Your Guide to Nose Piercings – Part I

A nose piercing is a total look-update. Unlike the more discreet lobe or ear cartilage piercings, there is no hiding you have gotten your nose pierced – and nor, we would guess, would you want to. And nor are you short of placement options for your new jewellery. Not only that, but a nose piercing tends to hurt a little less compared to other piercings, and heal faster too.

The history of nose piercing and adornment is old and culturally rich, depicting wealth in early African and Middle Eastern tribes, as well as near-godlike status in South America. While it may have become tied to punk and subcultures in recent years, it was traditionally also offered to women by their husbands as a form of protection. In this and coming posts, we take a look at all you need to know about modern-day nose piercings.

Nostril piercing

There is, of course, more than one type of nose piercing. The most traditional and probably the most popular is the nostril piercing. This sits through the ‘nasal ala’ – the cartilage structure that covers the nostril.
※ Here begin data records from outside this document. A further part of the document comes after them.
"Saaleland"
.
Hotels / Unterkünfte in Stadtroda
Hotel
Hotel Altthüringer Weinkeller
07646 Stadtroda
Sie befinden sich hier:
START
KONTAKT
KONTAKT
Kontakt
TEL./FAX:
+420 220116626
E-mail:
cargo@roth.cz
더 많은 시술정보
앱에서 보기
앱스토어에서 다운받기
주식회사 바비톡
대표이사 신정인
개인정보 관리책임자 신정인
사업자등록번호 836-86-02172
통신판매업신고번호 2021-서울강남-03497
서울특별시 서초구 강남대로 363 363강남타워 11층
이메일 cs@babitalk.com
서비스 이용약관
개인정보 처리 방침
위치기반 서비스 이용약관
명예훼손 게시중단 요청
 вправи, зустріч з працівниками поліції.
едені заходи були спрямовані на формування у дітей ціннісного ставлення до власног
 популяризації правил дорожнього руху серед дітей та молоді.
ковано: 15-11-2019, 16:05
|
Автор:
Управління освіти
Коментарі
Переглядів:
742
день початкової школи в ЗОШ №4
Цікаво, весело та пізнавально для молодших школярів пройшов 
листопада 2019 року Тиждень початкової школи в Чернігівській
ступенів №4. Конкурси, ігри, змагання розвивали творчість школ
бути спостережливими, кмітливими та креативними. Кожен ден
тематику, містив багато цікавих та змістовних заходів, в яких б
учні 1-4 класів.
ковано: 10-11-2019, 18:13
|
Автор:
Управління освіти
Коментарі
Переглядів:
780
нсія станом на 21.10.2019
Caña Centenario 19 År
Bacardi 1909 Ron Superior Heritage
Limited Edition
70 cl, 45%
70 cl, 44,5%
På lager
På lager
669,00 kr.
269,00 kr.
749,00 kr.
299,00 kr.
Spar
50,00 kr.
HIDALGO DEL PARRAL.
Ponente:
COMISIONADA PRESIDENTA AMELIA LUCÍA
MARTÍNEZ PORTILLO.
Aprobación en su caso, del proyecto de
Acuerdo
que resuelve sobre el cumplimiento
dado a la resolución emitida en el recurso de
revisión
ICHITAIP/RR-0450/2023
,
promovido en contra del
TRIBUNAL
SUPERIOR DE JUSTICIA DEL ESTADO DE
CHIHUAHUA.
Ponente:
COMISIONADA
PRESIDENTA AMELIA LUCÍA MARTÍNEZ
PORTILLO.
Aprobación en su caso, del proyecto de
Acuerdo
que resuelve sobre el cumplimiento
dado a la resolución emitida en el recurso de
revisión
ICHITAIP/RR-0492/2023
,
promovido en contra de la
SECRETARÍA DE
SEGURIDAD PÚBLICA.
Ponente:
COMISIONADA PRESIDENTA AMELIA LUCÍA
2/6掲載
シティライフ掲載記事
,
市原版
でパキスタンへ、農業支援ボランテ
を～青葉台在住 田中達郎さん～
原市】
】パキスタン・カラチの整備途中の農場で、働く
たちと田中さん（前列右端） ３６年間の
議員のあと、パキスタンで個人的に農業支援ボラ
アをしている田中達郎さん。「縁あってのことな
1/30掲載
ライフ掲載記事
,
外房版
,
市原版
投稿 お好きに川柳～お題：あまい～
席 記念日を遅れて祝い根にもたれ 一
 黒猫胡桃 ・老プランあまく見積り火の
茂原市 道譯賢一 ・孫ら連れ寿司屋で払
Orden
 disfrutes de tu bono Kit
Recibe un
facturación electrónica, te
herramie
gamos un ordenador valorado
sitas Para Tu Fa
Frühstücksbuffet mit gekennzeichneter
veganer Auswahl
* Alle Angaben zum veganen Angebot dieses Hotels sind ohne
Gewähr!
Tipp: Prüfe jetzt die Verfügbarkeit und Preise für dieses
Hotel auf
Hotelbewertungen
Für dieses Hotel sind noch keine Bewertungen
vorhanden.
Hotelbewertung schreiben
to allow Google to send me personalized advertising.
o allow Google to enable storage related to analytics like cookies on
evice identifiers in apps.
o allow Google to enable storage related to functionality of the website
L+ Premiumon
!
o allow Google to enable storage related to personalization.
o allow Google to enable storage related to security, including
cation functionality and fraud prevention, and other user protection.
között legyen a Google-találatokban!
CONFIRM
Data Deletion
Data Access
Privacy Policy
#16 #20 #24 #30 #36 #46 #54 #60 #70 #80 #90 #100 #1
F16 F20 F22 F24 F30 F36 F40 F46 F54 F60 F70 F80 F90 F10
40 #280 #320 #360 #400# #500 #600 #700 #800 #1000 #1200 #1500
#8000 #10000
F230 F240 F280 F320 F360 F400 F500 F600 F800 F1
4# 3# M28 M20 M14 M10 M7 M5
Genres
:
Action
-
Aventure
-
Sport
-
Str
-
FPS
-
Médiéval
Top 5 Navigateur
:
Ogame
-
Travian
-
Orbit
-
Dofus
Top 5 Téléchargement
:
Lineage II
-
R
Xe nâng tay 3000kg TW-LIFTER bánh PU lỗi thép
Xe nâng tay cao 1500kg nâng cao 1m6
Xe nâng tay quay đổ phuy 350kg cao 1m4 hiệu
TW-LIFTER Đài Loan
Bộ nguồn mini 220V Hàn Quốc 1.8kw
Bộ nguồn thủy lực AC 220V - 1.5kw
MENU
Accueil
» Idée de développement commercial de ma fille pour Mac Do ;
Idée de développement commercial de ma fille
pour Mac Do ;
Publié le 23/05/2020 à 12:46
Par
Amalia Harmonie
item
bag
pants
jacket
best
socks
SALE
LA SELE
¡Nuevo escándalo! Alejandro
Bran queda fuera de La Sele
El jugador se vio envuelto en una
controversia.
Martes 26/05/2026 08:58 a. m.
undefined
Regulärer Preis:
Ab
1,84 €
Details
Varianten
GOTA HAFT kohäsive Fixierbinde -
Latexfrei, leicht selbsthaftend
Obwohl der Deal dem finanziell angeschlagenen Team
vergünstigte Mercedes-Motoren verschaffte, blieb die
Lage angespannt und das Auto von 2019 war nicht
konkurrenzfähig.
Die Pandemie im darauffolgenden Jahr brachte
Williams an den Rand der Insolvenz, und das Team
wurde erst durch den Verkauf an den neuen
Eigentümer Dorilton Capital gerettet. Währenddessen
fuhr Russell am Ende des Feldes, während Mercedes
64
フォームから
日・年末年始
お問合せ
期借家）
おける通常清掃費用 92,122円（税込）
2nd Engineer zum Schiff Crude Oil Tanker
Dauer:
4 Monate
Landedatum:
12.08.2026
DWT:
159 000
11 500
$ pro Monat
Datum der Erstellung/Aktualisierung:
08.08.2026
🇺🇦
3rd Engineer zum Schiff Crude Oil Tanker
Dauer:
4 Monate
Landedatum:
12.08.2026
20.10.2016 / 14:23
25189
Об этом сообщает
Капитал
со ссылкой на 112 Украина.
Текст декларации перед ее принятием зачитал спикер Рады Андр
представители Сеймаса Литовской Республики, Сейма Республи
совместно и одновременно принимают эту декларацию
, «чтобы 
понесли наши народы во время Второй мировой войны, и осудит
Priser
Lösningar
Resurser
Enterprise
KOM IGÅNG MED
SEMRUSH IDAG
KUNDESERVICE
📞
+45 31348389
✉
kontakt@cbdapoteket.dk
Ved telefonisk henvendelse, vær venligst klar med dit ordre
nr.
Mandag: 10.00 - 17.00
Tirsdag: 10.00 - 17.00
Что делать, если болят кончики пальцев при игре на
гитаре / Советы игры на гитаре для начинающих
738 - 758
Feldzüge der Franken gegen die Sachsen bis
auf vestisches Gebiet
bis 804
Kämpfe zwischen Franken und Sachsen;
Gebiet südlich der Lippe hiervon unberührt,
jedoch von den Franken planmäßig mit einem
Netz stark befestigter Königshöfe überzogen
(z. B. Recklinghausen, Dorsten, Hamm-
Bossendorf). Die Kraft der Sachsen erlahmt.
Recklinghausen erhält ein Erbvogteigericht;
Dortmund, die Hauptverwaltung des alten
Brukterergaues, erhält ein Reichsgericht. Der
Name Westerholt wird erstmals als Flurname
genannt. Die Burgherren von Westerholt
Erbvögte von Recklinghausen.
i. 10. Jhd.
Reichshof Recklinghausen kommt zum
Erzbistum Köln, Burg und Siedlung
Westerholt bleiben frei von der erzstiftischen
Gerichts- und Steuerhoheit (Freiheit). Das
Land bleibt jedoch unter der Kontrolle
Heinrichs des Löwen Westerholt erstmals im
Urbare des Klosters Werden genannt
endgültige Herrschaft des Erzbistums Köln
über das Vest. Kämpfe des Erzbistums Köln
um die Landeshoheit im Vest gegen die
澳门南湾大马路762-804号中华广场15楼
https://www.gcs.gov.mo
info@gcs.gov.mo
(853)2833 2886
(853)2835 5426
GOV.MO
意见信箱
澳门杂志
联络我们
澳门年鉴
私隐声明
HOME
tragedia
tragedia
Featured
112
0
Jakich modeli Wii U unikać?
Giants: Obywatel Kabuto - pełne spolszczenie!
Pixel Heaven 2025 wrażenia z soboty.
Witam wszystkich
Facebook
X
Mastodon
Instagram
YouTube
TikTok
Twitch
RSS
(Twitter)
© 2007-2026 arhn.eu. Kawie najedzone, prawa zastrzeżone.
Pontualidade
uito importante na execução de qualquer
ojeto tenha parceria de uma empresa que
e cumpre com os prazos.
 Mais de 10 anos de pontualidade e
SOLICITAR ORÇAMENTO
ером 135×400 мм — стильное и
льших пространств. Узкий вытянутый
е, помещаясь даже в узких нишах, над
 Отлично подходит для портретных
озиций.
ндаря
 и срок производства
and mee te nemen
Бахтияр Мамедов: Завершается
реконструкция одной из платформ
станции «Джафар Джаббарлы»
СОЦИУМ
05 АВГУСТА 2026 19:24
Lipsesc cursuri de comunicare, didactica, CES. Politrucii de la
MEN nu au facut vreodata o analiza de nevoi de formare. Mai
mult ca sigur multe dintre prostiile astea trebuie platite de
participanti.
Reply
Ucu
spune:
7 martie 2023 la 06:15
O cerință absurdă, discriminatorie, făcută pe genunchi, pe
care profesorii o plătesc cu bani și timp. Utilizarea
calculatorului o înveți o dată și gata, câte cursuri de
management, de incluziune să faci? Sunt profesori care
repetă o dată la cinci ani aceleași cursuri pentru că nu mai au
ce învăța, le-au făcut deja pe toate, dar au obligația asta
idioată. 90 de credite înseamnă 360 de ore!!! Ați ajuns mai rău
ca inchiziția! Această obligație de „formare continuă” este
You will feel a bit of a pinch, and your eyes will water, but it will be over relatively quickly. It is best to begin with a stud for healing purposes, but if your intentions are to move on to a hoop later on, let your piercer know so that they can take that into account for the placement. 

Septum piercing

Having the septum – that little curtain of cartilage separating your left and right nostril – pierced is becoming more and more common. This is a lot due to celebrities such as FKA Twigs, Zoe Kravitz, and Willow Smith popularising the look during the latter half of the 2010s. The septum piercing heals in about six to eight weeks, depending on how well you look after it. You should not change the jewellery before then. 

Just as the Daith for the ear, the septum piercing is quite a tricky one. Make sure you do your research on your piercer and check the portfolio to see that they have done them before (such as the lovely Jodie, resident piercer at Vivid Ink Birmingham, or latest asset Ellie at Vivid Ink Sutton). 

Try before you buy

If you have been thinking about it for some time but haven’t taken the plunge, the good thing about piercings (as opposed to tattoos although that is also changing) is that you can test drive. Meaning you can take a smaller ring and place its openings on either side of your septum, or you can put a stick-on gem in that little nook above your nostril to try out the look. And to let you in on a little secret – should you change your mind, a septum piercing will remain entirely unseen when without its jewellery. But with so many gorgeous choices for bedazzling it, why would you ever?